Remember that: ${\displaystyle x(t)=x(t+T)={\displaystyle \sum _{k=-\mathrm{\infty }}^{\mathrm{\infty }}}{\alpha }_k{e}^{\frac{j2\pi kt}{T}}={\displaystyle \sum _{k=-\mathrm{\infty }}^{\mathrm{\infty }}}1/T{\displaystyle \underset{-\frac{T}{2}}{\overset{\frac{T}{2}}{\int }}}x(u)e^{\frac{-j2\pi ku}{T}}du{e}^{\frac{j2\pi kt}{T}}}$

So, ${\displaystyle \underset{x\to \mathrm{\infty }}{\lim }x(t)={\displaystyle \underset{-\mathrm{\infty }}{\overset{\mathrm{\infty }}{\int }}}({\displaystyle \underset{-\mathrm{\infty }}{\overset{\mathrm{\infty }}{\int }}}x(u)e^{-j2\pi fu}du)e^{j2\pi ft}df}$

From the above limit we define ${\displaystyle x(t)}$ and ${\displaystyle X(f)}$.

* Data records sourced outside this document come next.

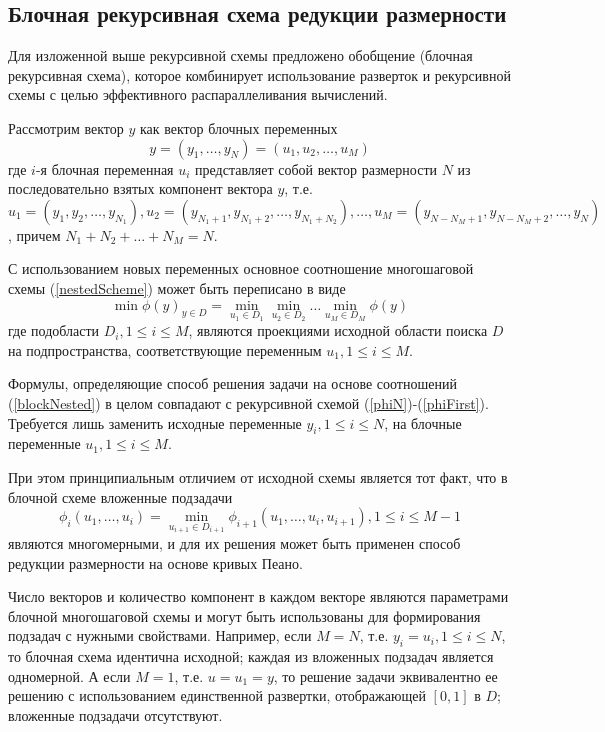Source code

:\documentclass[a4paper]{article}
\begin{document}
\subsection{Блочная рекурсивная схема редукции размерности}
Для изложенной выше рекурсивной схемы предложено обобщение (блочная рекурсивная схема), которое комбинирует использование разверток и рекурсивной схемы с целью эффективного распараллеливания вычислений.
\par
Рассмотрим вектор \(y\) как вектор блочных переменных
\begin{displaymath}
y=(y_1,\dots,y_N)=(u_1,u_2,\dots,u_M)
\end{displaymath}
где \(i\)-я блочная переменная \(u_i\) представляет собой вектор размерности \(N\) из последовательно взятых компонент вектора \(y\), т.е. \(u_1=(y_1,y_2,\dots,y_{N_1}),u_2=(y_{N_1+1},y_{N_1+2},\dots,y_{N_1+N_2}),\dots,u_M=(y_{N-N_M+1},y_{N-N_M+2},\dots,y_N)\), причем \(N_1+N_2+\dots+N_M=N\).
\par
С использованием новых переменных основное соотношение многошаговой схемы (\ref{nestedScheme}) может быть переписано в виде
\begin{equation}
\label{blockNested}
\min\phi(y)_{y\in D}=\min_{u_1\in D_1}\min_{u_2\in D_2}\dots\min_{u_M\in D_M}\phi(y)
\end{equation}
где подобласти \(D_i,1\leqslant i\leqslant M\), являются проекциями исходной области поиска \(D\) на подпространства, соответствующие переменным \(u_1,1\leqslant i\leqslant M\).
\par
Формулы, определяющие способ решения задачи на основе соотношений (\ref{blockNested}) в целом совпадают с рекурсивной схемой (\ref{phiN})-(\ref{phiFirst}). Требуется лишь заменить исходные переменные \(y_i,1\leqslant i\leqslant N\), на блочные переменные \(u_1,1\leqslant i\leqslant M\).
\par
При этом принципиальным отличием от исходной схемы является тот факт, что в блочной схеме вложенные подзадачи
\begin{equation}
\label{subTasks}
\phi_i(u_1,\dots,u_i)=\min_{u_{i+1}\in D_{i+1}}\phi_{i+1}(u_1,\dots,u_i,u_{i+1}),1\leqslant i\leqslant M-1
\end{equation}
являются многомерными, и для их решения может быть применен способ редукции размерности на основе кривых Пеано.
\par
Число векторов и количество компонент в каждом векторе являются параметрами блочной многошаговой схемы и могут быть использованы для формирования подзадач с нужными свойствами. Например, если \(M=N\), т.е. \(y_i=u_i,1\leqslant i\leqslant N\), то блочная схема идентична исходной; каждая из вложенных подзадач является одномерной. А если \(M=1\), т.е. \(u=u_1=y\), то решение задачи эквивалентно ее решению с использованием единственной развертки, отображающей \([0,1]\) в \(D\); вложенные подзадачи отсутствуют.
\end{document}
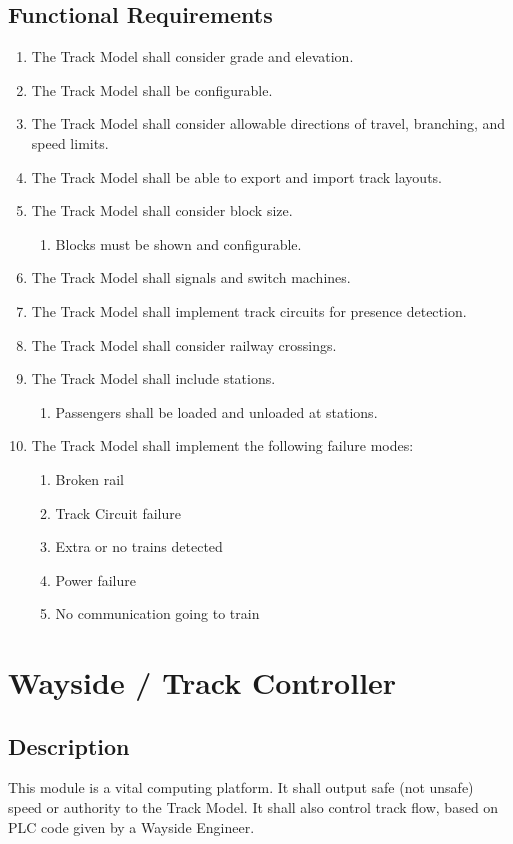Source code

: \documentclass{scrreprt}
\begin{document}
\subsection{Functional Requirements}
\begin{enumerate}
    \item The Track Model shall consider grade and elevation.
    \item The Track Model shall be configurable.
    \item The Track Model shall consider allowable directions of travel, branching, and speed limits.
    \item The Track Model shall be able to export and import track layouts.
    \item The Track Model shall consider block size.
    \begin{enumerate}
        \item Blocks must be shown and configurable.
    \end{enumerate}
    \item The Track Model shall signals and switch machines.
    \item The Track Model shall implement track circuits for presence detection.
    \item The Track Model shall consider railway crossings.
    \item The Track Model shall include stations.
    \begin{enumerate}
        \item Passengers shall be loaded and unloaded at stations.
    \end{enumerate}
    \item The Track Model shall implement the following failure modes:
    \begin{enumerate}
        \item Broken rail
        \item Track Circuit failure
        \item Extra or no trains detected
        \item Power failure
        \item No communication going to train
    \end{enumerate}
\end{enumerate}

\section{Wayside / Track Controller}

\subsection{Description}
This module is a vital computing platform.
It shall output safe (not unsafe) speed or authority to the Track Model.
It shall also control track flow, based on PLC code given by a Wayside Engineer.
\end{document}
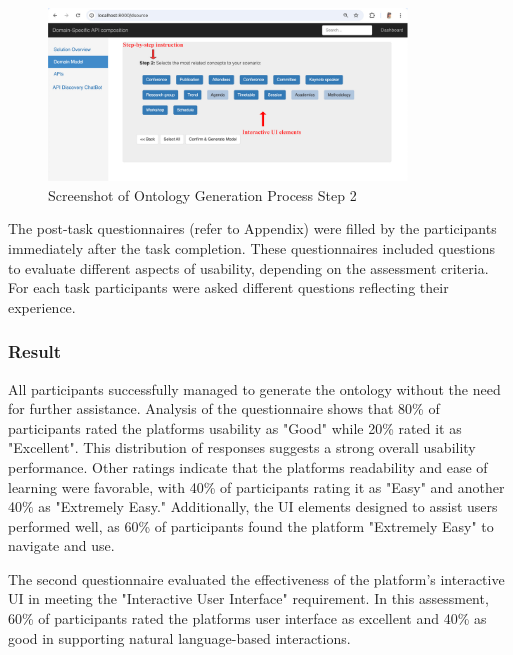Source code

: \begin{figure}[hbt]
\hypertarget{fig:onto.eval.ss2}{%
\centering
\includegraphics[width=0.85\textwidth]{../figures/MyFigures/Ontologygenerationsceenshot.drawio.pdf}
\captionsetup{justification=centering}
\caption{Screenshot of Ontology Generation Process Step 2}\label{fig:onto.eval.ss2}
}
\end{figure}

The post-task questionnaires (refer to Appendix) were filled by the participants immediately after the task completion. These questionnaires included questions to evaluate different aspects of usability, depending on the assessment criteria. For each task participants were asked different questions reflecting their experience. 


\subsubsection*{Result}
All participants successfully managed to generate the ontology without
the need for further assistance. Analysis of the questionnaire shows
that 80\% of participants rated the platform\textquotesingle s usability
as "Good" while 20\% rated it as "Excellent". This distribution of
responses suggests a strong overall usability performance. Other ratings
indicate that the platform\textquotesingle s readability and ease of
learning were favorable, with 40\% of participants rating it as "Easy"
and another 40\% as "Extremely Easy." Additionally, the UI elements
designed to assist users performed well, as 60\% of participants found
the platform "Extremely Easy" to navigate and use.

The second questionnaire evaluated the effectiveness of the platform's
interactive UI in meeting the "Interactive User Interface" requirement.
In this assessment, 60\% of participants rated the
platform\textquotesingle s user interface as excellent and 40\% as good
in supporting natural language-based interactions.

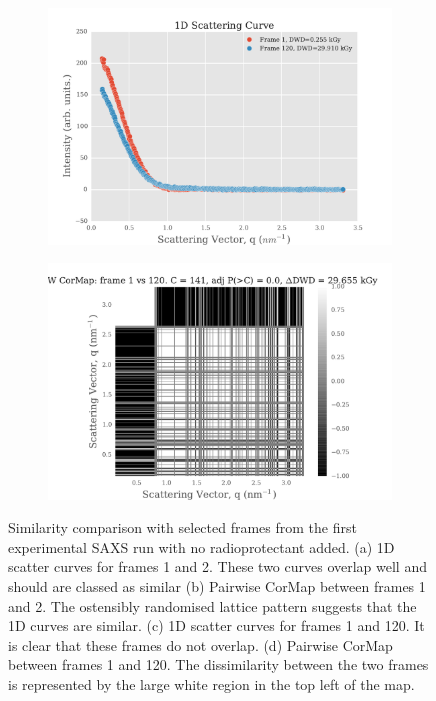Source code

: \begin{figure}
\begin{subfigure}[b]{0.45\textwidth}
            \includegraphics[width=\textwidth]{figures/saxs/scatter_curve_frames_1_120.pdf}
            \caption{}
            \label{fig:1D scatter plot of frames 1 and 120}
    \end{subfigure}
    \qquad
    \begin{subfigure}[b]{0.45\textwidth}
            \centering
            \includegraphics[width=\textwidth]{figures/saxs/pwcormap_frames_1_120.pdf}
            \caption{}
            \label{fig:Pairwise correlation frames 1 and 120}
    \end{subfigure}
    \caption{Similarity comparison with selected frames from the first experimental SAXS run with no radioprotectant added. (a) 1D scatter curves for frames 1 and 2. These two curves overlap well and should are classed as similar (b) Pairwise CorMap between frames 1 and 2. The ostensibly randomised lattice pattern suggests that the 1D curves are similar. (c) 1D scatter curves for frames 1 and 120. It is clear that these frames do not overlap. (d) Pairwise CorMap between frames 1 and 120. The dissimilarity between the two frames is represented by the large white region in the top left of the map.}
    \label{fig:Pairwise correlation plots}
\end{figure}
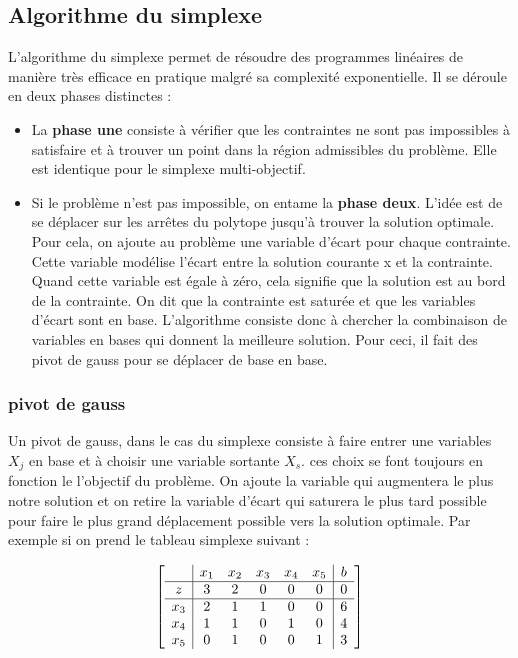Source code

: \documentclass[a4paper,10pt]{article}
\newcommand{\mehdi}[1]{\textcolor{white}{#1}}
\theoremstyle{plain}
\begin{document}
\subsection{Algorithme du simplexe}
L'algorithme du simplexe permet de résoudre des programmes linéaires de manière très efficace en pratique malgré sa complexité exponentielle. Il se déroule en deux phases distinctes :
\begin{itemize}
\item La \textbf{phase une} consiste à vérifier que les contraintes ne sont pas impossibles à satisfaire et à trouver un point dans la région admissibles du problème. Elle est identique pour le simplexe multi-objectif.
\item Si le problème n'est pas impossible, on entame la \textbf{phase deux}. L'idée est de se déplacer sur les arrêtes du polytope jusqu'à trouver la solution optimale. Pour cela, on ajoute au problème une variable d'écart pour chaque contrainte. Cette variable modélise l'écart entre la solution courante x et la contrainte. Quand cette variable est égale à zéro, cela signifie que la solution est au bord de la contrainte. On dit que la contrainte est saturée et que les variables d'écart sont en base. L'algorithme consiste donc à chercher la combinaison de variables en bases qui donnent la meilleure solution. Pour ceci, il fait des pivot de gauss pour se déplacer de base en base.
\end{itemize}

\subsubsection{pivot de gauss}
Un pivot de gauss, dans le cas du simplexe consiste à faire entrer une variables $X_j$ en base et à choisir une variable sortante $X_s$. ces choix se font toujours en fonction le l'objectif du problème. On ajoute la variable qui augmentera le plus notre solution et on retire la variable d'écart qui saturera le plus tard possible pour faire le plus grand déplacement possible vers la solution optimale.
Par exemple si on prend le tableau simplexe suivant :

\begin{equation}
  \begin{bmatrix}
    \begin{array}{c|ccccc|c}
      \mehdi{.} & x_1 & x_2 & x_3 & x_4 & x_5 & b \\ \hline
      z  & 3 & 2 & 0 & 0 & 0 & 0 \\ \hline
      x_3 & 2 & 1 & 1 & 0 & 0 & 6 \\
      x_4 & 1 & 1 & 0 & 1 & 0 & 4 \\
      x_5 & 0 & 1 & 0 & 0 & 1 & 3 \\
    \end{array}
  \end{bmatrix}
\end{equation}
\end{document}
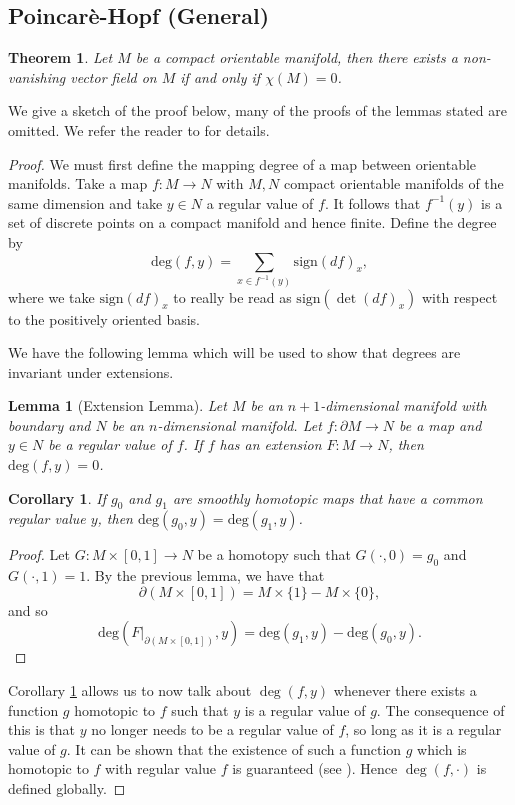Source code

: \documentclass[12pt,a4paper]{article}
\numberwithin{equation}{section}
\newtheorem{lemma}{Lemma}[section]
\newtheorem{theorem}{Theorem}[section]
\newtheorem{corollary}{Corollary}[section]
\theoremstyle{definition}
\theoremstyle{remark}
\begin{document}
\subsection{Poincar\`{e}-Hopf (General) \label{sec:ph-gen-sec}}
\begin{theorem}
Let $M$ be a compact orientable manifold, then there exists a non-vanishing vector field on $M$ if and only if $\chi(M)=0$.
\end{theorem}
We give a sketch of the proof below, many of the proofs of the lemmas stated are omitted. We refer the reader to \cite{wrightPoincare} for details.
\begin{proof}
We must first define the mapping degree of a map between orientable manifolds. Take a map $f:M\to N$ with $M,N$ compact orientable manifolds of the same dimension and take $y\in N$ a regular value of $f$. It follows that $f^{-1}(y)$ is a set of discrete points on a compact manifold and hence finite. Define the degree by
\[
\mathrm{deg}(f,y)=\sum_{x\in f^{-1}(y)}\mathrm{sign}(df)_x,
\]
where we take $\mathrm{sign}(df)_x$ to really be read as $\mathrm{sign}(\det(df)_x)$ with respect to the positively oriented basis.

We have the following lemma which will be used to show that degrees are invariant under extensions.
\begin{lemma}[Extension Lemma]
Let $M$ be an $n+1$-dimensional manifold with boundary and $N$ be an $n$-dimensional manifold. Let $f:\partial M\to N$ be a map and $y\in N$ be a regular value of $f$. If $f$ has an extension $F:M\to N$, then $\mathrm{deg}(f,y)=0$.
\end{lemma}
\begin{corollary}
If $g_0$ and $g_1$ are smoothly homotopic maps that have a common regular value $y$, then $\mathrm{deg}(g_0,y)=\mathrm{deg}(g_1,y)$.
\label{cor:homt-deg}
\end{corollary}
\begin{proof}
Let $G:M\times [0,1]\to N$ be a homotopy such that $G(\cdot,0)=g_0$ and $G(\cdot,1)=1$. By the previous lemma, we have that
\[
\partial(M\times [0,1])=M\times\{1\}- M\times\{0\},
\]
and so
\[
\mathrm{deg}(F\rvert_{\partial(M\times [0,1])},y)=\mathrm{deg}(g_1,y)-\mathrm{deg}(g_0,y).
\]
\end{proof}
Corollary \ref{cor:homt-deg} allows us to now talk about $\deg(f,y)$ whenever there exists a function $g$ homotopic to $f$ such that $y$ is a regular value of $g$. The consequence of this is that $y$ no longer needs to be a regular value of $f$, so long as it is a regular value of $g$. It can be shown that the existence of such a function $g$ which is homotopic to $f$ with regular value $f$ is guaranteed (see \cite{BurnsGidea,wrightPoincare}). Hence $\deg(f,\cdot)$ is defined globally.


\end{proof}
\end{document}
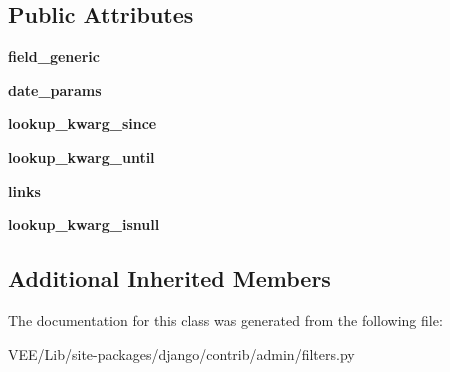 \subsection*{Public Attributes}
\begin{DoxyCompactItemize}
\item 
\mbox{\label{classdjango_1_1contrib_1_1admin_1_1filters_1_1_date_field_list_filter_a2bf7d6858e7b47413534b5807b17a70f}} 
{\bfseries field\+\_\+generic}
\item 
\mbox{\label{classdjango_1_1contrib_1_1admin_1_1filters_1_1_date_field_list_filter_a563a4100326b889f0cbd9e99033a0c55}} 
{\bfseries date\+\_\+params}
\item 
\mbox{\label{classdjango_1_1contrib_1_1admin_1_1filters_1_1_date_field_list_filter_ad457c951f110c0400b0b710ee54645a4}} 
{\bfseries lookup\+\_\+kwarg\+\_\+since}
\item 
\mbox{\label{classdjango_1_1contrib_1_1admin_1_1filters_1_1_date_field_list_filter_a80386317b114e5103ea9740fa6dc2a71}} 
{\bfseries lookup\+\_\+kwarg\+\_\+until}
\item 
\mbox{\label{classdjango_1_1contrib_1_1admin_1_1filters_1_1_date_field_list_filter_ac53e88d4782baf216d33c73630e409ae}} 
{\bfseries links}
\item 
\mbox{\label{classdjango_1_1contrib_1_1admin_1_1filters_1_1_date_field_list_filter_a162b4bf76ac6ad4e060112dfed865ade}} 
{\bfseries lookup\+\_\+kwarg\+\_\+isnull}
\end{DoxyCompactItemize}
\subsection*{Additional Inherited Members}


The documentation for this class was generated from the following file\+:\begin{DoxyCompactItemize}
\item 
V\+E\+E/\+Lib/site-\/packages/django/contrib/admin/filters.\+py\end{DoxyCompactItemize}
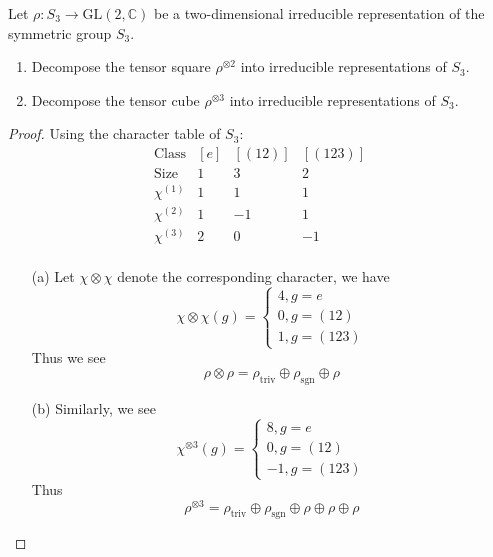 \begin{prob}[F2011-Q4]
    Let \(\rho \colon S_3 \to \mathrm{GL}(2, \mathbb{C})\) be a two-dimensional irreducible representation of the symmetric group \(S_3\). 

\begin{enumerate}
    \item Decompose the tensor square \(\rho^{\otimes 2}\) into irreducible representations of \(S_3\).
    \item Decompose the tensor cube \(\rho^{\otimes 3}\) into irreducible representations of \(S_3\).
\end{enumerate}
\end{prob}
\begin{proof}
    Using the character table of $S_3$:
    \begin{equation*}
        \begin{array}{c|ccc}
            \text{Class} & [e] & [(12)] & [(123)] \\
            \text{Size} & 1 & 3 & 2 \\
            \hline
            \chi^{(1)} & 1 & 1 & 1 \\
            \chi^{(2)} & 1 & -1 & 1 \\
            \chi^{(3)} & 2 & 0 & -1 \\
            \end{array}
    \end{equation*}
    \begin{itemize}
        \item[(a)] Let $\chi\otimes\chi$ denote the corresponding character, we have 
        \begin{equation*}
            \chi\otimes\chi(g)=\begin{cases}
                4, g=e\\
                0, g=(12)\\
                1, g=(123)
            \end{cases}
        \end{equation*}
        Thus we see 
        \begin{equation*}
            \rho\otimes\rho=\rho_{\text{triv}}\oplus\rho_{\text{sgn}}\oplus\rho
        \end{equation*}
        \item[(b)] Similarly, we see 
        \begin{equation*}
            \chi^{\otimes 3}(g)=\begin{cases}
                8, g=e\\
                0, g=(12)\\
                -1, g=(123)
            \end{cases}
        \end{equation*}
        Thus 
        \begin{equation*}
            \rho^{\otimes 3}=\rho_{\text{triv}}\oplus\rho_{\text{sgn}}\oplus\rho\oplus\rho\oplus\rho
        \end{equation*}
    \end{itemize}
\end{proof}

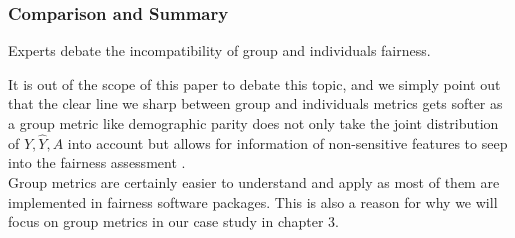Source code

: 

\subsubsection*{Comparison and Summary}
Experts debate the incompatibility of group and individuals fairness.

It is out of the scope of this paper to debate this topic, and we simply point out that the clear line we sharp between group and individuals metrics gets softer as a group metric like demographic parity does not only take the joint distribution of $Y, \hat{Y}, A$ into account but allows for information of non-sensitive features to seep into the fairness assessment \cite{castelnovo2022}.\\
Group metrics are certainly easier to understand and apply as most of them are implemented in fairness software packages. This is also a reason for why we will focus on group metrics in our case study in chapter 3.



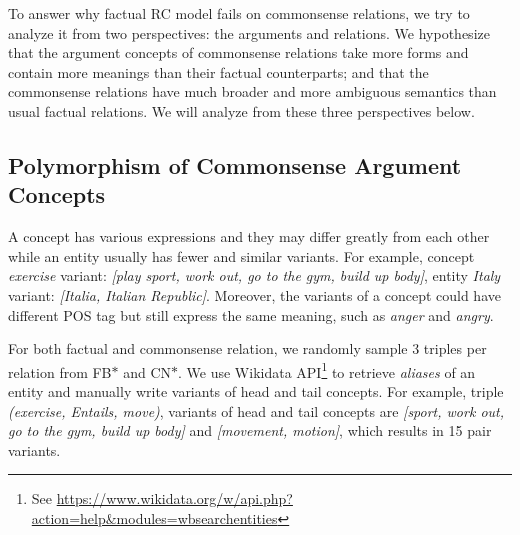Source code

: \documentclass[11pt,a4paper]{article}
\newcommand{\KZ}[1]{\textcolor{blue}{Kenny: #1}}
\begin{document}
	
To answer why factual RC model fails on 
commonsense relations, we try to analyze it from two perspectives: 
the arguments and relations. We hypothesize that 
the argument concepts of commonsense relations take more forms and contain
more meanings than their factual counterparts; and that the commonsense
relations have much broader and more ambiguous semantics than usual factual
relations. We will analyze from these three perspectives below. 
	
\subsection{Polymorphism of Commonsense Argument Concepts}
\label{sec:polymorphism}
A concept has various expressions and they may differ greatly from each other while an entity usually has fewer and similar variants. 
For example, 
concept \textit{exercise} variant: \textit{[play sport, work out, go to the gym, build up body]}, entity \textit{Italy} variant: \textit{[Italia, Italian Republic]}. Moreover, the variants of a concept could have different POS tag but still express the same meaning, such as \textit{anger} and \textit{angry}. 

	
For both factual and commonsense relation, we randomly sample 3 
triples per relation from FB$*$ and CN$*$. We use Wikidata API\footnote{See \url{ https://www.wikidata.org/w/api.php?action=help&modules=wbsearchentities}} to retrieve \textit{aliases} of 
an entity and manually write variants of head and tail concepts. 
For example, triple \textit{(exercise, Entails, move)}, variants of head and 
tail concepts are \textit{[sport, work out, go to the gym, build up body]} 
and \textit{[movement, motion]}, which results in 15 pair variants. 

\end{document}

${\displaystyle x(t)={{ℱ}}^{-1}[X(f)]={\displaystyle \underset{-\mathrm{\infty }}{\overset{\mathrm{\infty }}{\int }}}X(f)e^{j2\pi ft}df}$

${\displaystyle X(f)={{ℱ}}^{-1}[x(t)]={\displaystyle \underset{-\mathrm{\infty }}{\overset{\mathrm{\infty }}{\int }}}x(t)e^{j2\pi ft}dt}$

We can take the derivitive of ${\displaystyle x(t)}$ and then put in terms of the reverse fourier transform.

${\displaystyle \frac{dx}{dt}={\displaystyle \underset{-\mathrm{\infty }}{\overset{\mathrm{\infty }}{\int }}}j2\pi fX(f)e^{j2\pi ft}df={{ℱ}}^{-1}[j2\pi fX(f)]}$